Comparison with SQL
Conceptually, many of the terms already familiar from relational databases can be mapped onto equivalents in the NoSQL world. The following table illustrates this using the terminology employed by MongoDB, a document store.
|SQL terminology||MongoDB terminology|
|table joins||embedded documents and linking|
|primary key||primary key|
Most NoSQL databases claim to have better performance than traditional relational systems. It is important to approach this sort of claim critically, however. NoSQL databases are designed to solve certain types of data management problem, and it is on those specific problems where performance tends to be the best. Simple inserts or updates based on the primary key, for example, tend to be very fast, but the traditional SQL approach performs better when more complex processing is required, or when accessing data based on non-key attributes.
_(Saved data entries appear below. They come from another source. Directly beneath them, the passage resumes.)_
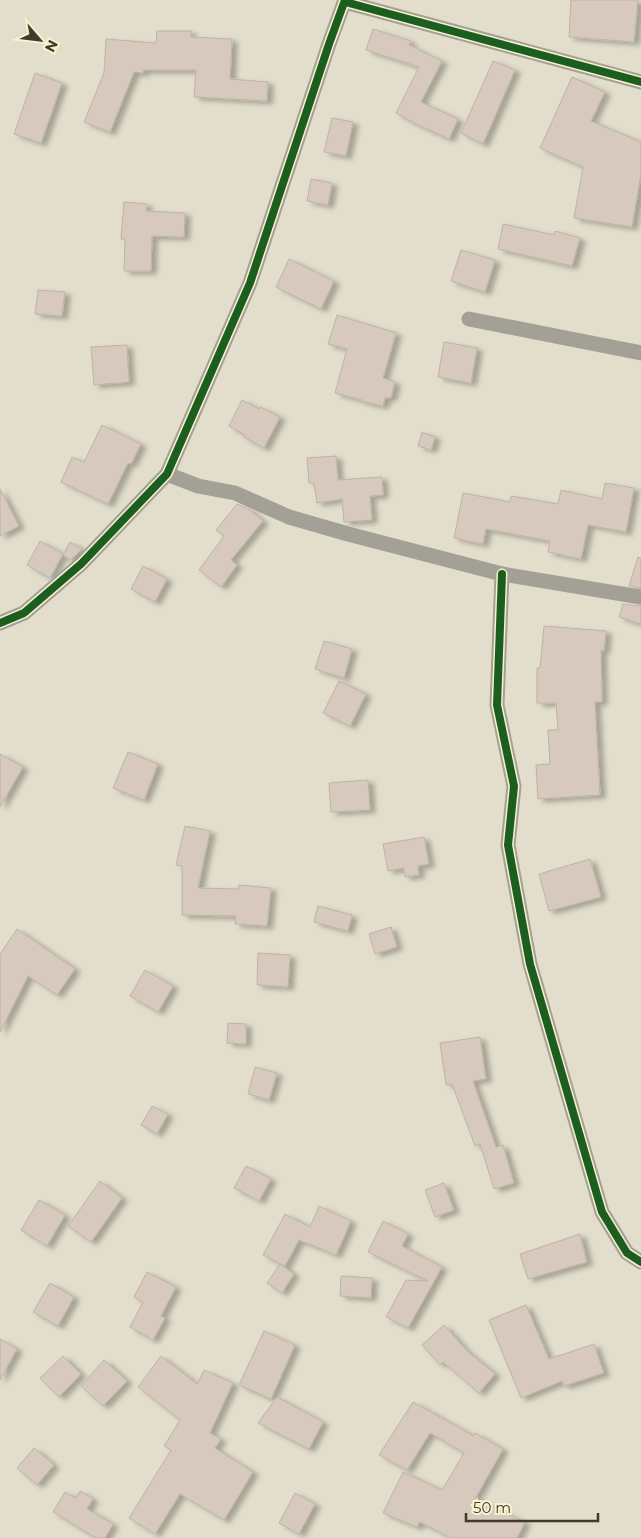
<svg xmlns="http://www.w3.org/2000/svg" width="641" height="1538" viewBox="0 0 641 1538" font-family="Montserrat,sans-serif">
	<defs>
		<filter id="shadow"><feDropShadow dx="5.5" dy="3" stdDeviation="2.5" flood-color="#0004"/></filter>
	</defs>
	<rect width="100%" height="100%" fill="#e2decb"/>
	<!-- building -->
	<g fill="#d7c9be" stroke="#bcb3a9" filter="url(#shadow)">
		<polygon points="571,0 638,0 634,42 569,37"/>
		<polygon points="373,29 411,41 409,45 442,61 421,102 458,119 449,139 414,123 396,113 419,67 366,50"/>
		<polygon points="157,31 191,31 191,37 232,39 230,79 268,82 267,101 194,97 196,70 144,70 143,73 134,72 110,132 84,122 104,73 106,39 156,43"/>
		<polygon points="493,61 515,70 483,144 461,133"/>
		<polygon points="35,73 62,83 41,143 14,134"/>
		<polygon points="572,77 605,92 591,121 641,142 641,174 632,227 574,218 583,167 540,148"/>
		<polygon points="332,118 353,122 346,156 324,152"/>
		<polygon points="311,179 332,183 328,205 307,201"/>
		<polygon points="124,202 147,204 146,211 185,213 184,237 152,236 151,271 124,271 125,239 121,239"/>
		<polygon points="503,224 554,235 555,231 580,238 572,266 498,249"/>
		<polygon points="461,250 495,260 485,292 451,281"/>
		<polygon points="289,259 334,281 321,309 276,287"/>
		<polygon points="38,290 65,292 62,316 35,314"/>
		<polygon points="337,315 396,333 383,378 395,382 391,398 385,398 383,406 361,401 362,400 335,393 347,349 328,344"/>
		<polygon points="444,342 477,348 471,383 438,377"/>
		<polygon points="127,345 129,382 94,385 91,347"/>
		<polygon points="242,400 259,409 260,407 280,417 264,448 244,437 245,435 229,426"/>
		<polygon points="102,425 141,444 131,464 128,463 108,504 61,482 72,457 84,462"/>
		<polygon points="422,432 435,437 431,450 418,446"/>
		<polygon points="336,456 338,480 382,477 383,495 370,496 372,520 344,522 342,499 317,503 314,483 309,483 307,458"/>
		<polygon points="605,483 634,488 626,532 588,525 581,559 548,552 550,541 486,529 483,544 454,538 463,493 510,502 511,496 558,504 561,490 602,499"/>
		<polygon points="0,489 19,526 0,536"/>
		<polygon points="237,504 250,510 263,521 231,560 237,565 221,587 199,570 224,536 216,530"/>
		<polygon points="40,541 63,554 50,578 27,565"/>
		<polygon points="70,542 82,549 71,560 63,555"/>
		<polygon points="638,557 641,558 641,588 629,586"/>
		<polygon points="143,566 167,579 155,602 131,589"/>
		<polygon points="623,604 641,606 641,624 619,617"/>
		<polygon points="544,626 606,631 604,651 601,650 602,702 595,702 600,795 538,799 536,765 550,764 548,730 558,730 556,703 537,703 537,668 540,668"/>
		<polygon points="324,641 352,649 344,678 315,669"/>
		<polygon points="339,681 366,694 350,726 323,713"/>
		<polygon points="128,752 158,764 144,800 113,788"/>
		<polygon points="0,754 23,767 0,807"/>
		<polygon points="368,780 370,810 331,812 329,783"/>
		<polygon points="185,826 210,831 198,888 238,889 239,885 271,888 267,926 235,924 236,916 182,915 182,866 176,865"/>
		<polygon points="424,837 429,864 418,866 419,875 405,877 404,868 388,871 383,844"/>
		<polygon points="590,859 601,897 549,911 539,874"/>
		<polygon points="318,906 352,915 348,931 314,922"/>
		<polygon points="391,927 397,947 375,954 369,934"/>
		<polygon points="17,929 75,969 57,995 28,976 0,1032 0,954"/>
		<polygon points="258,953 290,955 288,987 257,985"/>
		<polygon points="145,970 173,986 158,1012 130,996"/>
		<polygon points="228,1023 246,1024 246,1044 227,1043"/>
		<polygon points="480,1037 486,1079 473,1081 496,1147 503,1145 514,1183 494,1189 480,1144 475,1146 452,1084 446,1085 440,1043"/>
		<polygon points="255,1067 277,1073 269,1100 248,1094"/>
		<polygon points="152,1106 168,1114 157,1134 141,1125"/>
		<polygon points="246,1166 271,1179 259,1201 234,1188"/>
		<polygon points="100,1181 122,1198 91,1242 68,1226"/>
		<polygon points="444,1183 454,1210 435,1217 425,1190"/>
		<polygon points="39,1200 65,1215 47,1246 21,1230"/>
		<polygon points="319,1206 351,1221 336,1255 299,1240 285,1266 263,1255 285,1214 310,1227"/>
		<polygon points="383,1221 408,1234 402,1246 442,1267 408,1328 386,1317 406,1280 428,1281 368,1252"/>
		<polygon points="580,1234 587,1262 528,1279 520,1254"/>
		<polygon points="280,1264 294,1274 282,1293 267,1283"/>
		<polygon points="147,1272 176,1287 161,1316 165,1318 153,1340 130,1327 143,1302 134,1297"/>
		<polygon points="341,1276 372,1278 371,1298 340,1296"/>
		<polygon points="50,1283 74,1297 58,1326 33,1312"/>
		<polygon points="526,1305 549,1359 594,1344 604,1373 564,1386 562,1381 521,1398 489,1320"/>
		<polygon points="444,1325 467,1351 495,1374 479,1393 443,1362 440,1365 422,1345"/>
		<polygon points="264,1331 295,1345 271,1399 239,1385"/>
		<polygon points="0,1339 17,1349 0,1380"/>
		<polygon points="63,1356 81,1374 59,1397 40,1378"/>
		<polygon points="161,1356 197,1384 204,1370 233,1383 210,1433 221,1439 215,1448 253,1472 224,1520 180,1494 155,1534 129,1518 171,1450 164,1446 180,1420 138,1387"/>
		<polygon points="104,1360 127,1381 103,1406 81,1386"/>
		<polygon points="277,1397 323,1422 309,1449 258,1423"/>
		<polygon points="413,1402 474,1436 475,1433 503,1449 475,1499 525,1522 517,1538 451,1538 420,1522 417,1527 383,1513 403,1472 442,1490 464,1453 430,1433 407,1470 379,1455"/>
		<polygon points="34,1448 54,1465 37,1485 17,1468"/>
		<polygon points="80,1491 93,1499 87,1509 113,1524 105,1538 96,1538 53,1512 65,1492 76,1498"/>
		<polygon points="295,1493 315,1504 299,1534 279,1523"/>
	</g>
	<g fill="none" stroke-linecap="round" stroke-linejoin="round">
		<!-- street -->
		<g stroke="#a3a096" stroke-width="15">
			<polyline points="345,2 641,82"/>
			<polyline points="469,319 641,353"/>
			<polyline points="167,474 198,486 235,493 289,517 348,534 502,574 641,597"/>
			<polyline points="502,574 497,705 514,786 508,845 530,964 602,1212 627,1253 641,1262"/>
			<polyline points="0,623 24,613 81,564 167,474 250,283 329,44 345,0"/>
		</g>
		<defs>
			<g id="cycleway">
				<polyline points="345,2 641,82"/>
				<polyline points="502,574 497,705 514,786 508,845 530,964 602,1212 627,1253 641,1262"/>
				<polyline points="0,623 24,613 81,564 167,474 250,283 329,44 345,0"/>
			</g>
		</defs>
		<!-- cycleway casing -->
		<use href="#cycleway" stroke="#f9f2ce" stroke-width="11"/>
		<!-- cycleway -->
		<use href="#cycleway" stroke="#1b5e20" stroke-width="8"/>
	</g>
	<!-- north arrow -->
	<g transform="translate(40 40) rotate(118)" stroke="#f9f2ce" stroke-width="4" paint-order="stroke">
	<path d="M0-4L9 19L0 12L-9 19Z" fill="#3e3b2d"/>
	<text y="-8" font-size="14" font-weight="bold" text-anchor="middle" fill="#3e3b2d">N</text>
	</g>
	<!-- scale -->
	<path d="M466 1513v8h132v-8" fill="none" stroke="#3e3b2d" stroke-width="2.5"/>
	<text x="473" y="1513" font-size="15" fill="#3e3b2d" stroke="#f9f2ce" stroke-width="4" paint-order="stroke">50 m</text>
</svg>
The graphs below illustrate some of the performance differences observed between Microsoft SQL Server and MongoDB in a recent study (Parker et al, 2013). In their tests, the authors performed equivalent operations on the two databases on datasets of different sizes as shown in the following table..
Figs. 1 and 2 show the superior performance of MongDB for update operations that rely on key field, and the poorer performance when updates reply on a non-key field to locate documents/records. This difference in performance can be explained with reference to the design of the MongoDB data objects: key fields are indexed for fast searching, but because the document is unstructured, other attributes may or may not be present. This entails a lot of processing overhead for checking each document for the required value. In relational databases, however, the regular structure of each record support ad-hoc queries much better.
Figs. 3 and 4 show the fast response of MongoDB to simple queries, but the superior performance of SQL on complex queries including aggregate functions. One reason for the good performance of MongoDB in the simple case is that it holds the whole dataset in memory whereas SQL will almost always have to retrieve data from disk. These experiments were conducted on small datasets which could fit easily into memory; to get a complete picture of the relative performance of the two platforms, similar tests would need to be done on datasets too large to fit into memory. In that situation MongoDB would also need to fetch data from disk and the performance might be more similar (Honours project, anyone?).
An obvious explanation for the good performance of SQL on aggregate functions is that relational database are designed for this type of operation while NoSQL databases are not. MongoDB includes the MapReduce operation, but it is slow in comparison to the optimised architecture of a relational database, and typically aggregate calculations would need to be done in application code.
Another point to remember when looking at results like this is that it is dangerous to draw general conculsions from one set of tests. The test conditions - including choice of database platforms, nature of the datasets, choice of operations, etc. - all have an effect on the results. It is not possible to say from these results that NoSQL database perform better than relational databases in generqal; it is not even possible to say that MongoDB performs better than SQL Server. A different set of tests would almost certainly show other disparities between the two. All we can say is that under certain circumstances, one platform will outperform the other and that care needs to be taken in the early stages of a development project to select the most appropriate database for the application.